A lot of people look at that and applaud Lovie Smith and say how he's got "big balls" for making the hard decision and taking a big risk to try to convert a 4th and 1 from the goal line instead of kicking the chip shot field goal to take the lead. 

At first glance, that's what it might seem like, but if you dig a little deeper, I'll show you a coach that's scared.

On "victory Monday" Lovie was given the chance to recant his previous statements about going for it in that situation "every time."  Lovie was only more resolute in his stance:

"Same way. Like we talked about yesterday, in these few hours in between, nothing has changed. Still feel good about it," Smith said, citing the play of the defense.

"I went for it, because I thought we could get it. And we needed to get a touchdown."
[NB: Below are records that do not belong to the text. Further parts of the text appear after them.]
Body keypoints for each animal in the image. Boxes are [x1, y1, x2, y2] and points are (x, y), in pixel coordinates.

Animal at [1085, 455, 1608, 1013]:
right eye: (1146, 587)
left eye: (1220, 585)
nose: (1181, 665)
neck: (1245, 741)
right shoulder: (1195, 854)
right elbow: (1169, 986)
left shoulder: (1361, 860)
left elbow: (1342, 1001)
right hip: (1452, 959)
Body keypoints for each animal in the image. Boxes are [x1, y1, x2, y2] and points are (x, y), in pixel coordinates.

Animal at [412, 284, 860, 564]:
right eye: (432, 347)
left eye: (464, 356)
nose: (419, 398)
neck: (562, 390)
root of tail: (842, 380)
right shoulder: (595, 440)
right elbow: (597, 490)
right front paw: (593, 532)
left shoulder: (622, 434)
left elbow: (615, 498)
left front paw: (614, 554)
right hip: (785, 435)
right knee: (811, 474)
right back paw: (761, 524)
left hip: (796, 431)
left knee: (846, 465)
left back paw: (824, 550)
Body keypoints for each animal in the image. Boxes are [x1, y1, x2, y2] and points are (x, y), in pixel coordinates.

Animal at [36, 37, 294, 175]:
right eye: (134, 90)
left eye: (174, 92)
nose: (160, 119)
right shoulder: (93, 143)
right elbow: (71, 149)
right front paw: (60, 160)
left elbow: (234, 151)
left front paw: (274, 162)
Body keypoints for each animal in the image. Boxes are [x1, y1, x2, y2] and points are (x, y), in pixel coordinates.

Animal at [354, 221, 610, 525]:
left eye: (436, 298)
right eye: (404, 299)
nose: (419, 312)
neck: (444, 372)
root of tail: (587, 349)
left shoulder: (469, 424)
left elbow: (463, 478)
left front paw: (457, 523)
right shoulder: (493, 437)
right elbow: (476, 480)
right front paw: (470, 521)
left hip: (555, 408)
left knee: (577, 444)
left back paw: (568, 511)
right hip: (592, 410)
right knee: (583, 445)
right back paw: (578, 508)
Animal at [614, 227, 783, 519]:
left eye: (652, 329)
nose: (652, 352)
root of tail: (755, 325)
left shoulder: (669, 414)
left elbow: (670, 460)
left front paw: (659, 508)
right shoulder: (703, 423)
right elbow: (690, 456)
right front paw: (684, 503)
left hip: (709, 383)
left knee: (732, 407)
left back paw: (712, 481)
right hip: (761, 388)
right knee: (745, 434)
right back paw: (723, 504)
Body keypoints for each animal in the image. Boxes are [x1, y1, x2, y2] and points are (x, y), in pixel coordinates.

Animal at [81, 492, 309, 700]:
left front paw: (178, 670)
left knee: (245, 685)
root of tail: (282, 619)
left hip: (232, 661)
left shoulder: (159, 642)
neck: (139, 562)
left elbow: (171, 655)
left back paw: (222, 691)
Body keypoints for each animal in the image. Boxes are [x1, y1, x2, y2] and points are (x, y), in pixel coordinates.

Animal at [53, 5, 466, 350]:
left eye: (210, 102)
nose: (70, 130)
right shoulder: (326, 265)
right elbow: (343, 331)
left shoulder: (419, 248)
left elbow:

But after further probing, Lovie gave some real insight into his coaching philosophy.  I watched the entire clip on the Bears' official site and this quote wasn't in there:

"[I] thought [the corners] did a pretty good job on [Johnson]. There at the end they started going to him a little bit more," Smith said. "We play double coverage quite a bit. It seems like every time we play double coverage [you guys ask], 'Why do you play two deep?' So on that play, we had a blitz on. [You ask] 'Why don't you blitz more?' We had a blitz on that play. And when you blitz, you can't double cover everybody each play -- Football 101 -- can't do it. On that play, we didn't. The next two, we did."

That second quote is where the money is.  Lovie is coaching scared because he's worried about what "you guys" are thinking.   That's a recipe for disaster, when the head coach is worried about what other people are thinking.  

By the way, thanks for the Football 101 lesson Lovie.  At what point in Football 101 did they teach you to turn down taking a lead in the 4th quarter so you could show off your coaching cajones? 

They say that desperate times call for desperate measures.  Are you that desperate already?